Tahun ini menjadi awal pertemuan kami, sebatas kenal tanpa pernah komunikasi.
Beberapa kesempatan sering mempertemukan kami, sampai pada akhirnya terjadi adanya komunikasi. Tidak pernah diduga seiring waktu berjalan komunikasi semakin intens, tidak ada perjanjian atau komitmen yang jelas terkait dengan rencana jangka panjang karena kami pikir perjalanan masih terlalu jauh masih banyak mimpi masing-masing yang harus kami wujudkan jadi kami yakin kapanpun takdir bisa saja merubahnya, sampai akhirnya pertengahan 2016 takdir mengasingkan kami, kami berjalan pada garis dan mimpi masing-masing.
Dengan jarak kami yang sangat jauh apalagi dalam hal komunikasi, garis kembali mempertemukan pada satu titik yang sama.
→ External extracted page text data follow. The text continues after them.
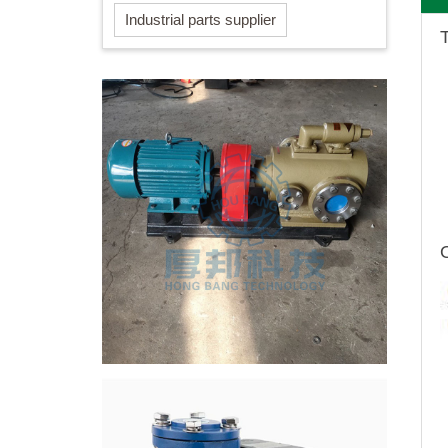
Industrial parts supplier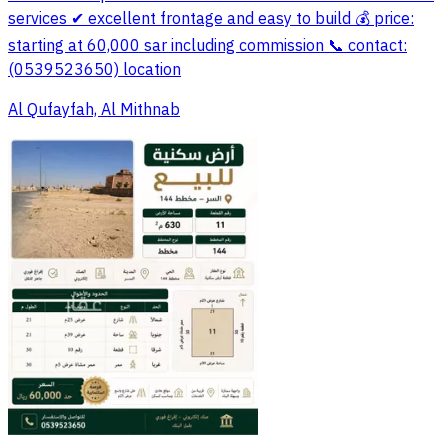
services ✔ excellent frontage and easy to build 💰 price:
starting at 60,000 sar including commission 📞 contact:
(0539523650) location
Al Qufayfah, Al Mithnab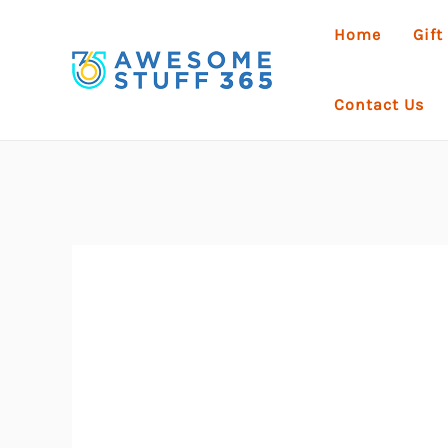
Skip
Home
Gift
to
content
Contact Us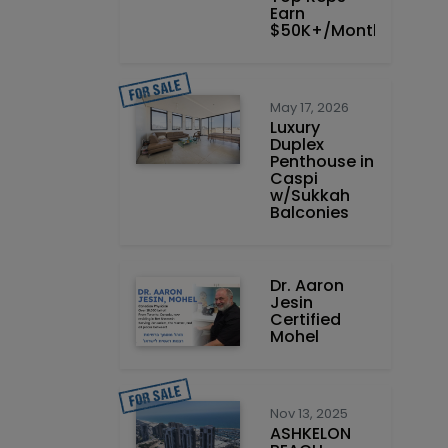
Earn
$50K+/Month
May 17, 2026
Luxury
Duplex
Penthouse in
Caspi
w/Sukkah
Balconies
Dr. Aaron
Jesin
Certified
Mohel
Nov 13, 2025
ASHKELON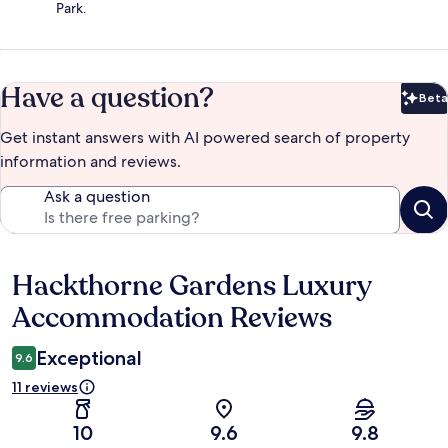
Park.
Have a question?
Beta
Bet
Get instant answers with AI powered search of property
information and reviews.
Ask a question
Hackthorne Gardens Luxury
Reviews
Accommodation Reviews
Exceptional
9.6
11 reviews
10
9.6
9.8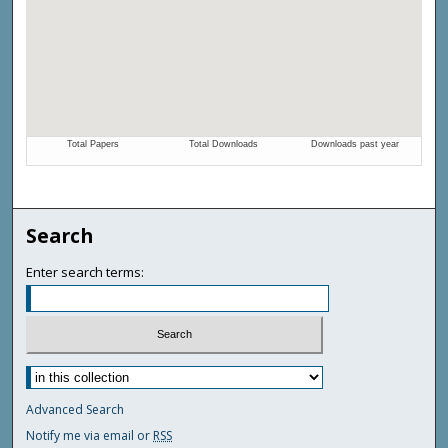
Search
Enter search terms:
Advanced Search
Notify me via email or
RSS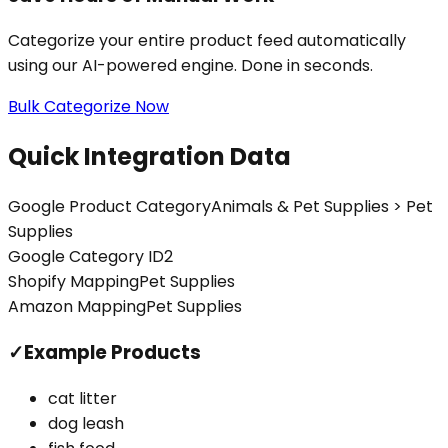
Categorize your entire product feed automatically
using our AI-powered engine. Done in seconds.
Bulk Categorize Now
Quick Integration Data
Google Product Category
Animals & Pet Supplies > Pet
Supplies
Google Category ID
2
Shopify Mapping
Pet Supplies
Amazon Mapping
Pet Supplies
✓
Example Products
cat litter
dog leash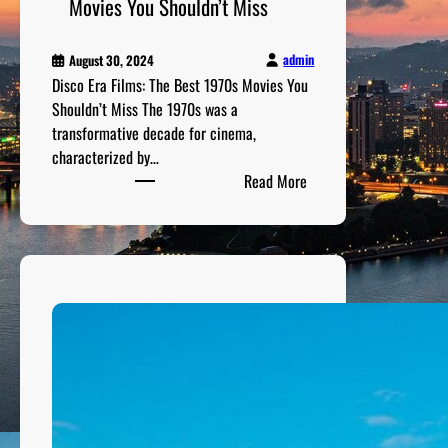
Movies You Shouldn’t Miss
M
o
v
admin
August 30, 2024
Disco Era Films: The Best 1970s Movies You
i
Shouldn’t Miss The 1970s was a
e
transformative decade for cinema,
s
characterized by…
:
Read More
D
i
s
c
o
E
r
a
F
i
l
Hingga komunikasi itu muncul kembali, namun masih sangat jarang. sampai pada akhirnya kami satu kontak whatsapp. Lagi lagi tidak ada rencana apapun, komunikasi semakin sering semakin intens. Hanya sebatas komunikasi, tidak ada pertemuan hanya bertemu pada ketidaksengajaan. Kami pikir dengan cara demikian tidak akan bertahan selama ini, tapi ternyata dugaan kami salah komunikasi kami terus berjalan hingga pada akhirnya di 2019.
Kami masih membangun mimpi kami masing-masing, apalagi jarak semakin jauh sehingga minim adanya pertemuan. Tapi komunikasi kami tetap berjalan, masih dengan intens. Kami berbicara terkait dengan rencana jangka panjang. Tapi sepenuhnya kami serahkan kembali pada takdir, hingga pada akhirnya di 2024.
Setelah selesai dengan kewajiban masing-masing, kami memutuskan untuk berbicara ke arah serius menentukan langkah kedepannya akan seperti apa sampai mempertemukan kedua keluarga, hingga pada 13 April 2024 kami melangsungkan lamaran dan memutuskan menikah di 15 April 2025.